- **SUPPLIED TEXT**:
The emotions of guilt and shame are often used interchangeable, however, these emotions are distinct. According to Psychology Today, guilt is “a feeling of responsibility or remorse for some offense, crime, wrong, etc., whether real or imagined”. Shame is “the painful feeling arising from the consciousness of something dishonorable, improper, ridiculous, etc., done by oneself or another”. Here is a helpful infographic that explains the difference between the two emotions.
Guilt is often associated with five scenarios:
- Guilt for something you did wrong: This is the most common and usually refers to something you did that felt wrong. It could include hurting someone with physical or psychological pain and usually corresponds to your own moral code of conduct. For example, you may feel guilty if you lied or cheated on a test.
- Guilt for something you think you did: While similar to the first scenario, this typically occurs if you had a bad situation of some sort and your memory and mind alters the facts to trigger guilty feelings. You may not have actually done anything wrong, but your brain lingers over the situation and causes you to feel guilt.
- Guilt for something you failed to do, but should have done: Similar to regret, failing to do something can lead to guilt. An example would be seeing a crime, such as a teenager stealing a candy bar, but not reporting it.
- Guilt you didn’t help someone: Daily life is busy and you can’t say yes to everyone. Whether this means saying no to your kid’s bake sale, declining an invite to a family party, or not helping an elderly person cross the street, this can take a toll on your emotions and lead to guilt.
- Guilt that you are doing better than someone else: This type of guilt is commonly referred to as survivor’s guilt. According to Psychology Today, “the experience of survivor guilt is one recognized by professionals who work with combat veterans who outlive their fellow troops. Survivor guilt also occurs when people who lose families, friends, or neighbors in disasters themselves remain untouched or, at least, alive.”
As opposed to guilt, shame is different in that it usually does not result out of one of the above-mentioned triggers. Instead, shame usually stems from an inside force of feeling flawed or not good enough. There are four types of shame:
- When you love someone and they don’t love you back.
- Unwanted exposure.
- Disappointment in something you tried to do but failed.
- Exclusion or feeling left out.
Shame and guilt can both lead to unpleasant effects such as sadness, depression, anxiety and substance abuse. If you feel that you need help coping with your feelings, remember that you are not alone. Reach out to a friend or family member, or a counselor.

- **EXERCISE DIRECTIONS**:
Please answer these questions using the piece on guilt and shame:
(a) What name is commonly given to guilt that you are doing better than someone else?
(b) According to the piece, what does shame usually stem from?
(c) What unpleasant effects can both shame and guilt lead to?

- **PROVIDED INFORMATION**:

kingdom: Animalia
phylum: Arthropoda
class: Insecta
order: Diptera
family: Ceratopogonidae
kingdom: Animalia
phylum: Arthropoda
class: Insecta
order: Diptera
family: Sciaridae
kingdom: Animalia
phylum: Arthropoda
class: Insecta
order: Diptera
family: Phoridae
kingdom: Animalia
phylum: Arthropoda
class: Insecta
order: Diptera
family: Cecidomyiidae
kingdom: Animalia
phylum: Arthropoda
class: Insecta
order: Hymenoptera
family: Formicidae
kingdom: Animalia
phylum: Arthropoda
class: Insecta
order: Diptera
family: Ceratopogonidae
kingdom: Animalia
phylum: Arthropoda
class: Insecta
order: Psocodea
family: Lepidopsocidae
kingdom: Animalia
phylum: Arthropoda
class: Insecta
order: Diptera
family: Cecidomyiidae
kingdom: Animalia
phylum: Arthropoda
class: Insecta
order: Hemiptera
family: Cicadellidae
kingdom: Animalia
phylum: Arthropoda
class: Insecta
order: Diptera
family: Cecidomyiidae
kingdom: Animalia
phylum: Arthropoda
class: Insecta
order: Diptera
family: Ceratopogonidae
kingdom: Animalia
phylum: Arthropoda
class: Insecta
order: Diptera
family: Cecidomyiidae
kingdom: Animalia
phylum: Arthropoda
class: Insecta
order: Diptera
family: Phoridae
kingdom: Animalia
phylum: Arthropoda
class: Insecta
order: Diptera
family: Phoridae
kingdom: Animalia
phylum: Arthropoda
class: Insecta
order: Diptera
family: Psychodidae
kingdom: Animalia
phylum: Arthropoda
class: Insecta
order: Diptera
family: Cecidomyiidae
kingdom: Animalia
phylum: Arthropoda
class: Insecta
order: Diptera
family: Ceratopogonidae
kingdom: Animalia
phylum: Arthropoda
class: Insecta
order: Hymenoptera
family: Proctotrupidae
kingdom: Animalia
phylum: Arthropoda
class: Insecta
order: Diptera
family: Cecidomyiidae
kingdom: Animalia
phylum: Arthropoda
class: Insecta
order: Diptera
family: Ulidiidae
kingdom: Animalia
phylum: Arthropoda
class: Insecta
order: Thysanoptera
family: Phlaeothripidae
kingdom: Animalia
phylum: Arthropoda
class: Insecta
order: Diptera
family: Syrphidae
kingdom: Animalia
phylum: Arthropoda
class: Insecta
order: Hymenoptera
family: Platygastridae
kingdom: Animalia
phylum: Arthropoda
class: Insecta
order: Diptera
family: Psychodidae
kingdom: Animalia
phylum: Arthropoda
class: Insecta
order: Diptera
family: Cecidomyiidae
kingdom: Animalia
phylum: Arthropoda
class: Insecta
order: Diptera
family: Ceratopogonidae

- **REPLY TO THE EXERCISE**:
(a) Survivor's guilt.
(b) An inside force of feeling flawed or not good enough.
(c) Sadness, depression, anxiety and substance abuse.